EVERY baby born at Cork University Maternity Hospital (CUMH) will be offered a hearing screening test before they are discharged.
CUMH was, from yesterday, the first hospital in Ireland to implement the national Newborn Hearing Screening Programme which follows a major nationwide review of audiology services.
The test is available free-of-charge for all babies. If staff are not happy with the baby’s response to the test, they will be sent for a full audiological assessment at an Audiology Clinic at CUH shortly after discharge.
The earlier a hearing loss can be picked up in a baby, the better the outcome for that baby, according to consultant ear nose and throat surgeon Mr Peter O’Sullivan.
“It is very important to screen all babies at an early stage. In Ireland, one to two babies in every 1,000 are born with a hearing loss in one or both ears. Most babies born with a hearing loss are born into families with no history of hearing loss,” he said.
CUMH consultant neonatologist Dr Brendan Paul Murphy said screening at birth gave “babies a better chance of developing speech and language skills and making the most of social and emotional interaction from an early age”.
“We now have a programme in place to deliver this to all our newborns. Babies who spend time in a special care baby unit have a higher incidence of hearing loss, these babies will be tested during their time in the unit,” he said.
The test will be carried out while the baby is settled or sleeping, usually at the mother’s bedside. The screener uses two non-invasive tests to screen the newborns’ hearing with neither test causing any discomfort to the baby.
The referral rates to the HSE Audiology Clinic will be low, estimated at about 2-4% of babies tested.
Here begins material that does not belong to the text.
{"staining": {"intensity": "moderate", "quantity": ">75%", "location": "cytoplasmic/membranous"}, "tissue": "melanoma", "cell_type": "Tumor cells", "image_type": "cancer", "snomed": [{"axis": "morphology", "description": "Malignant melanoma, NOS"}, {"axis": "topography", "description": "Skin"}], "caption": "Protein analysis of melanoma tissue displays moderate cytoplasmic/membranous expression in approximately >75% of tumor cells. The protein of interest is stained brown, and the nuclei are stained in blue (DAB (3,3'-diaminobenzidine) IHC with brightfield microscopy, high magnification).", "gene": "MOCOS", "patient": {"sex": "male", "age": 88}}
A referral does not necessarily mean that a baby will have hearing loss, it could be due to other factors, including a temporary blockage in the ears since birth.
The commencement of the Newborn Hearing Screening programme is just one recommendation of the recently-published National Audiology Review Group and will go nationwide by the end of next year.
The report identified inconsistencies and shortcomings in audiology services around the country including poor access, a lack of information, inadequate staffing levels, poor infrastructure and unacceptable waiting times.